I think that we are in trouble. Let me explain.
A friend was telling me a story the other day. She works in a store that is going out of business and she is amazed by the behavior that she witnesses daily. There are a number of announcements made when they are getting ready to close for the day, and as you can imagine, the workers in the store are looking forward to going home.
She reports that consistently, numerous shoppers will get in line at the very last minute before the doors are locked, with 30 items in tow. This means that they won’t get out of the store usually for another hour.
She finds this frustrating, rude and people don’t seem to even give this unkind behavior a second thought. Sadly, I don’t find it surprising in the least.

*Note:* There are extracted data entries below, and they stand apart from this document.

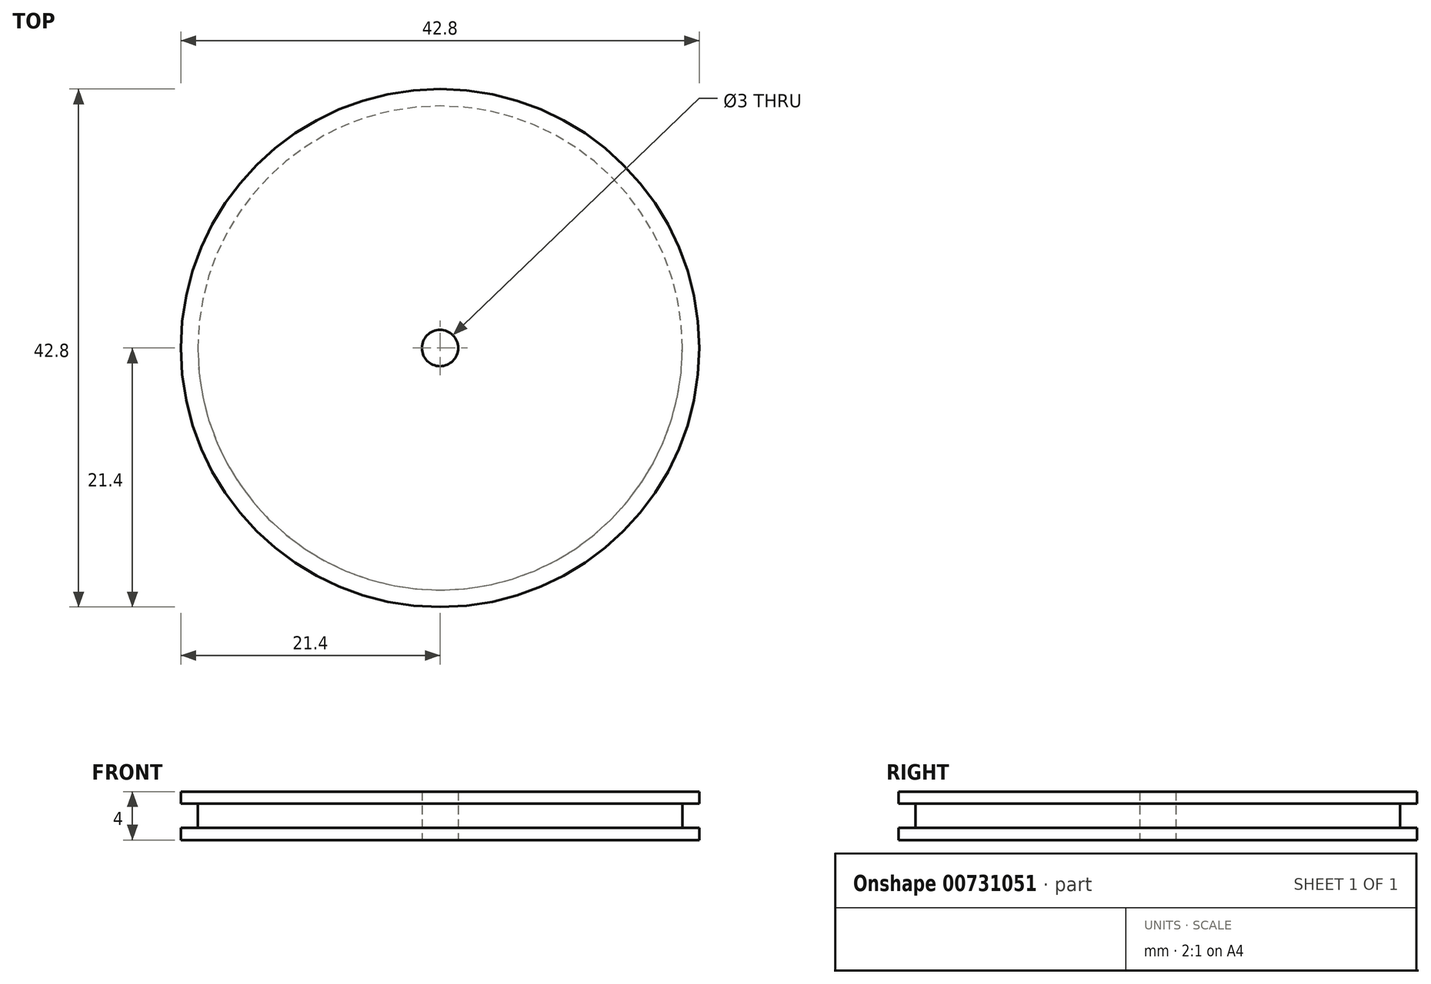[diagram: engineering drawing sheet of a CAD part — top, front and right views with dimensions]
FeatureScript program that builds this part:
annotation { "Feature Type Name" : "Feature", "Feature Type Description" : "" }
export const myFeature = defineFeature(function(context is Context, id is Id, definition is map)
    precondition{}
    {
        {
            var Q0;
            Q0=qCreatedBy(makeId("Top.planeOp"),FACE);
            var sketch = newSketch(context, id + "F0", { "sketchPlane" : qUnion([Q0])});
            skCircle(sketch, "E0", {"center": v(0, 0) * mm, "radius": 1.5 * mm});
            skCircle(sketch, "E1", {"center": v(0, 0) * mm, "radius": 20 * mm});
            skSolve(sketch);
        }
        {
            var Q0;
            Q0=makeQuery(id+"F0.imprint","IMPRINT",FACE,{"disambiguationData":[TD([[makeQuery(id+"F0.imprint","IMPRINT",EDGE,{"derivedFrom":sQuery(id+"F0.wireOp",EDGE,"E0")}),-1.0]])]});
            extrude(context, id + "F1", {"entities" : qUnion([Q0]), "depth" : 4 * mm, "offsetDistance" : 25 * mm});
        }
        {
            var Q0;
            Q0=makeQuery(id+"F1.opExtrude","CAP_FACE",FACE,{"disambiguationData":[OSD([sQuery(id+"F0.wireOp",EDGE,"E0"),sQuery(id+"F0.wireOp",EDGE,"E1")])],"isStart":false});
            var sketch = newSketch(context, id + "F2", { "sketchPlane" : qUnion([Q0])});
            skCircle(sketch, "E2", {"center": v(0, 0) * mm, "radius": 21.4 * mm});
            skSolve(sketch);
        }
        {
            var Q0;
            Q0=makeQuery(id+"F2.imprint","IMPRINT",FACE,{"disambiguationData":[TD([[makeQuery(id+"F2.imprint","IMPRINT",EDGE,{"derivedFrom":sQuery(id+"F2.wireOp",EDGE,"E2")}),1.0]])]});
            extrude(context, id + "F3", {"entities" : qUnion([Q0]), "operationType" : NewBodyOperationType.ADD, "oppositeDirection" : true, "depth" : 1 * mm, "offsetDistance" : 25 * mm});
        }
        {
            var Q0;
            Q0=makeQuery(id+"F1.opExtrude","CAP_FACE",FACE,{"disambiguationData":[OSD([sQuery(id+"F0.wireOp",EDGE,"E0"),sQuery(id+"F0.wireOp",EDGE,"E1")])],"isStart":true});
            var sketch = newSketch(context, id + "F4", { "sketchPlane" : qUnion([Q0])});
            skCircle(sketch, "E3", {"center": v(0, 0) * mm, "radius": 21.4 * mm});
            skSolve(sketch);
        }
        {
            var Q0;
            Q0=makeQuery(id+"F4.imprint","IMPRINT",FACE,{"disambiguationData":[TD([[makeQuery(id+"F4.imprint","IMPRINT",EDGE,{"derivedFrom":sQuery(id+"F4.wireOp",EDGE,"E3")}),1.0]])]});
            extrude(context, id + "F5", {"entities" : qUnion([Q0]), "operationType" : NewBodyOperationType.ADD, "oppositeDirection" : true, "depth" : 1 * mm, "offsetDistance" : 25 * mm});
        }
    });
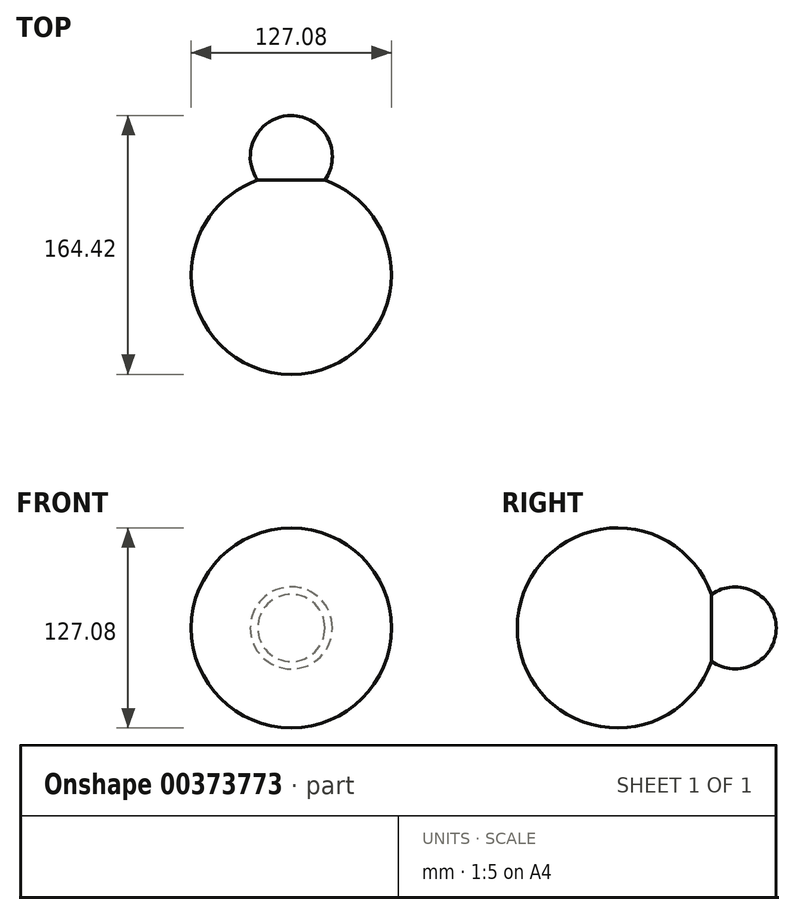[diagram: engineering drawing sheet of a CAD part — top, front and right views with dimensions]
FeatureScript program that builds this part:
annotation { "Feature Type Name" : "Feature", "Feature Type Description" : "" }
export const myFeature = defineFeature(function(context is Context, id is Id, definition is map)
    precondition{}
    {
        {
            var Q0;
            Q0=qCreatedBy(makeId("Top.planeOp"),FACE);
            var sketch = newSketch(context, id + "F0", { "sketchPlane" : qUnion([Q0])});
            skArc(sketch, "E0", {"start": v(63.54, 0) * mm, "mid": v(0, 63.54) * mm, "end": v(-63.54, 0) * mm});
            skLineSegment(sketch, "E1", {"start": v(-63.54, 0) * mm, "end": v(63.54, 0) * mm});
            skSolve(sketch);
        }
        {
            var Q0;
            Q0=makeQuery(id+"F0.imprint","IMPRINT",FACE,{"disambiguationData":[TD([[makeQuery(id+"F0.imprint","IMPRINT",EDGE,{"derivedFrom":sQuery(id+"F0.wireOp",EDGE,"E0")}),1.0]])]});
            var Q1;
            Q1=sQuery(id+"F0.wireOp",EDGE,"E1");
            revolve(context, id + "F1", {"entities" : qUnion([Q0]), "axis" : qUnion([Q1]), "revolveType" : RevolveType.FULL});
        }
        {
            var Q0;
            Q0=qCreatedBy(makeId("Top.planeOp"),FACE);
            var sketch = newSketch(context, id + "F2", { "sketchPlane" : qUnion([Q0])});
            skArc(sketch, "E2", {"start": v(0, 74.87) * mm, "mid": v(-8.1, 69.4) * mm, "end": v(0, 63.92) * mm});
            skLineSegment(sketch, "E3", {"start": v(0, 74.87) * mm, "end": v(0, 63.92) * mm});
            skSolve(sketch);
        }
        {
            var Q0;
            Q0=makeQuery(id+"F2.imprint","IMPRINT",FACE,{"disambiguationData":[TD([[makeQuery(id+"F2.imprint","IMPRINT",EDGE,{"derivedFrom":sQuery(id+"F2.wireOp",EDGE,"E2")}),1.0]])]});
            var Q1;
            Q1=sQuery(id+"F2.wireOp",EDGE,"E3");
            revolve(context, id + "F3", {"operationType" : NewBodyOperationType.ADD, "entities" : qUnion([Q0]), "axis" : qUnion([Q1]), "revolveType" : RevolveType.FULL});
        }
        {
            var Q0;
            Q0=qCreatedBy(makeId("Top.planeOp"),FACE);
            var sketch = newSketch(context, id + "F4", { "sketchPlane" : qUnion([Q0])});
            skArc(sketch, "E4", {"start": v(0, 100.88) * mm, "mid": v(26.07, 74.8) * mm, "end": v(0, 48.74) * mm});
            skLineSegment(sketch, "E5", {"start": v(0, 100.88) * mm, "end": v(0, 48.74) * mm});
            skSolve(sketch);
        }
        {
            var Q0;
            Q0 = qSketchRegion(id + "F4", true);
            var Q1;
            Q1=sQuery(id+"F4.wireOp",EDGE,"E5");
            revolve(context, id + "F5", {"operationType" : NewBodyOperationType.ADD, "entities" : qUnion([Q0]), "axis" : qUnion([Q1]), "revolveType" : RevolveType.FULL});
        }
    });
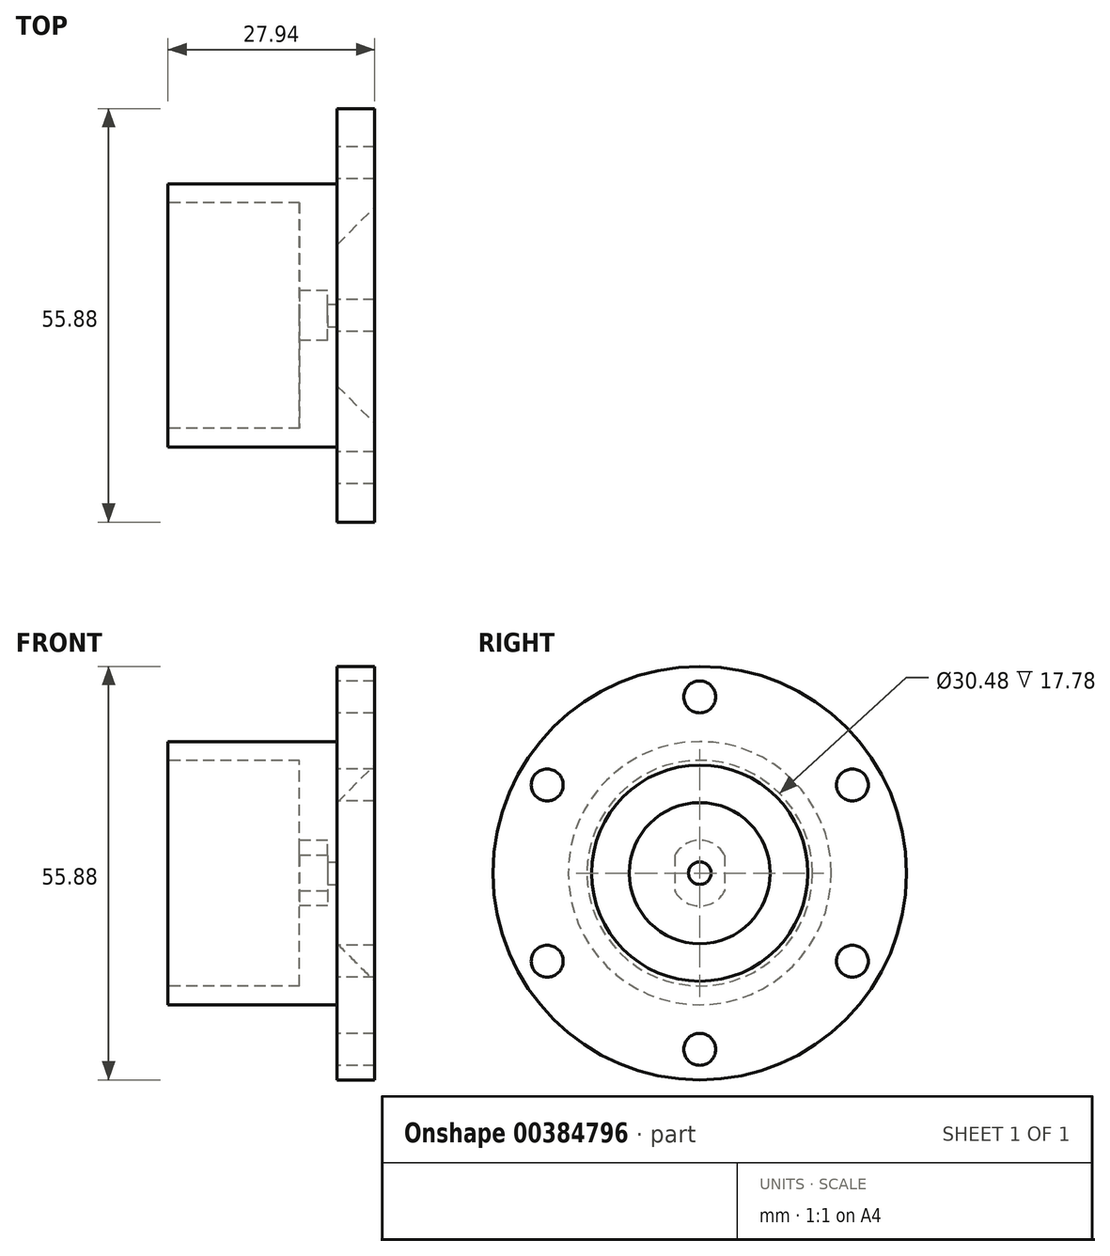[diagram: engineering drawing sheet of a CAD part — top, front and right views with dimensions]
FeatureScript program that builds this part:
annotation { "Feature Type Name" : "Feature", "Feature Type Description" : "" }
export const myFeature = defineFeature(function(context is Context, id is Id, definition is map)
    precondition{}
    {
        {
            var Q0;
            Q0=qCreatedBy(makeId("Right.planeOp"),FACE);
            var sketch = newSketch(context, id + "F0", { "sketchPlane" : qUnion([Q0])});
            skCircle(sketch, "E0", {"center": v(0, 0) * mm, "radius": 17.78 * mm});
            skCircle(sketch, "E1", {"center": v(0, 0) * mm, "radius": 15.24 * mm});
            skSolve(sketch);
        }
        {
            var Q0;
            Q0 = qSketchRegion(id + "F0", true);
            extrude(context, id + "F1", {"entities" : qUnion([Q0]), "depth" : 17.78 * mm});
        }
        {
            var Q0;
            Q0=makeQuery(id+"F1.opExtrude","CAP_FACE",FACE,{"disambiguationData":[OSD([sQuery(id+"F0.wireOp",EDGE,"E0"),sQuery(id+"F0.wireOp",EDGE,"E1")])],"isStart":false});
            var sketch = newSketch(context, id + "F2", { "sketchPlane" : qUnion([Q0])});
            skCircle(sketch, "E2.0", {"center": v(0, 0) * mm, "radius": 17.78 * mm});
            skSolve(sketch);
        }
        {
            var Q0;
            Q0 = qSketchRegion(id + "F2", true);
            extrude(context, id + "F3", {"entities" : qUnion([Q0]), "operationType" : NewBodyOperationType.ADD, "depth" : 5.08 * mm});
        }
        {
            var Q0;
            Q0=makeQuery(id+"F3.opExtrude","CAP_FACE",FACE,{"disambiguationData":[OSD([sQuery(id+"F2.wireOp",EDGE,"E2.0")])],"isStart":false});
            var sketch = newSketch(context, id + "F4", { "sketchPlane" : qUnion([Q0])});
            skCircle(sketch, "E3", {"center": v(0, 0) * mm, "radius": 1.52 * mm});
            skSolve(sketch);
        }
        {
            var Q0;
            Q0 = qSketchRegion(id + "F4", true);
            extrude(context, id + "F5", {"entities" : qUnion([Q0]), "operationType" : NewBodyOperationType.REMOVE, "oppositeDirection" : true, "depth" : 25.4 * mm});
        }
        {
            var Q0;
            Q0=makeQuery(id+"F3.opExtrude","CAP_FACE",FACE,{"disambiguationData":[OSD([sQuery(id+"F2.wireOp",EDGE,"E2.0")])],"isStart":false});
            var sketch = newSketch(context, id + "F6", { "sketchPlane" : qUnion([Q0])});
            skCircle(sketch, "E4", {"center": v(0, 0) * mm, "radius": 27.94 * mm});
            skCircle(sketch, "E5", {"center": v(0, 0) * mm, "radius": 9.53 * mm});
            skCircle(sketch, "E6", {"center": v(0, 23.81) * mm, "radius": 2.16 * mm});
            skCircle(sketch, "E7.1.0", {"center": v(-20.62, 11.9) * mm, "radius": 2.16 * mm});
            skCircle(sketch, "E7.2.0", {"center": v(-20.62, -11.9) * mm, "radius": 2.16 * mm});
            skCircle(sketch, "E7.3.0", {"center": v(0, -23.81) * mm, "radius": 2.16 * mm});
            skCircle(sketch, "E7.4.0", {"center": v(20.62, -11.9) * mm, "radius": 2.16 * mm});
            skCircle(sketch, "E7.5.0", {"center": v(20.62, 11.9) * mm, "radius": 2.16 * mm});
            skSolve(sketch);
        }
        {
            var Q0;
            Q0 = qSketchRegion(id + "F6", true);
            extrude(context, id + "F7", {"entities" : qUnion([Q0]), "operationType" : NewBodyOperationType.ADD, "depth" : 5.08 * mm});
        }
        {
            var Q0;
            Q0=makeQuery(id+"F7.opExtrude","CAP_EDGE",EDGE,{"disambiguationData":[OSD([sQuery(id+"F6.wireOp",EDGE,"E5")])],"isStart":false});
            chamfer(context, id + "F8", {"entities" : qUnion([Q0]), "width" : 5.08 * mm, "tangentPropagation" : true});
        }
        {
            var Q0;
            Q0=makeQuery(id+"F3.opExtrude","CAP_FACE",FACE,{"disambiguationData":[OSD([sQuery(id+"F2.wireOp",EDGE,"E2.0")])],"isStart":true});
            var sketch = newSketch(context, id + "F9", { "sketchPlane" : qUnion([Q0])});
            skLineSegment(sketch, "E8.left", {"start": v(-3.37, 2.41) * mm, "end": v(-3.37, -2.41) * mm});
            skLineSegment(sketch, "E8.right", {"start": v(3.37, 2.41) * mm, "end": v(3.37, -2.41) * mm});
            skPoint(sketch, "E8.middle", {"position": v(0, 0) * mm});
            skArc(sketch, "E9", {"start": v(3.37, 2.41) * mm, "mid": v(0, 4.44) * mm, "end": v(-3.37, 2.41) * mm});
            skPoint(sketch, "E10.orphan", {"position": v(-3.37, 4.38) * mm});
            skPoint(sketch, "E11.orphan", {"position": v(3.37, 4.38) * mm});
            skArc(sketch, "E12.MirrorCS", {"start": v(3.37, -2.41) * mm, "mid": v(0, -4.44) * mm, "end": v(-3.37, -2.41) * mm});
            skPoint(sketch, "E13.orphan", {"position": v(-3.37, -4.38) * mm});
            skPoint(sketch, "E14.orphan", {"position": v(3.37, -4.38) * mm});
            skSolve(sketch);
        }
        {
            var Q0;
            Q0 = qSketchRegion(id + "F9", true);
            extrude(context, id + "F10", {"entities" : qUnion([Q0]), "operationType" : NewBodyOperationType.REMOVE, "oppositeDirection" : true, "depth" : 3.8 * mm});
        }
    });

In order to take part in this behavior, you have to be focused on your own needs. You need to believe that your needs are more important than some stranger working late in the store. The moment you give thought as to what that other person might be experiencing, and imagine their feelings in the situation, your behavior would probably change.
It’s called EMPATHY and there seems to be an absence of it lately.
Now the reason that this doesn’t surprise me is because I’ve done some research on the subject. I became concerned about this lack of empathy watching people interact around me. Research done from 1979 to 2009 shows that “empathic concern” has declined by 48% and there was a steep decline from 2000 to 2009. The authors speculate that narcissism, prevalence of personal technology, media use in everyday life, shrinking family size and pressures on young people to succeed has contributed to this decline.
A baby is born with the genetic component to feel empathy. When you witness what happens to others, it activates your visual cortex and activates your emotions. In short, you have mirror neurons in your brain that overlap with other people’s actions-if your friend picks a flower, that part of your brain mirrors that. These neurons help you become more empathic toward others.
Empathy is the glue that holds societies together. It helps us thrive and grow in our communities. Then what’s the problem here? Research has shown that you are wired to feel more empathy toward people that resemble and look like you. This biological underpinning enabled us to stay alive many years ago. Today, it negatively impacts us and adds to our division in our communities.
This is in no way an excuse for why we do the things we do. As humans, we are capable of higher-level thinking and not leading with our instinctual response. And as humans, we are able to insist on social norms in our communities that reflect respect of others.
As a leader, there are things that you can do to positively impact this need for empathy. Insist on social norms that encourage empathy and kindness toward others. Model curiosity about others and listen to their stories. The more you understand individuals that are different from you, the more chance that the feeling of empathy will lead to changed behavior and a better community.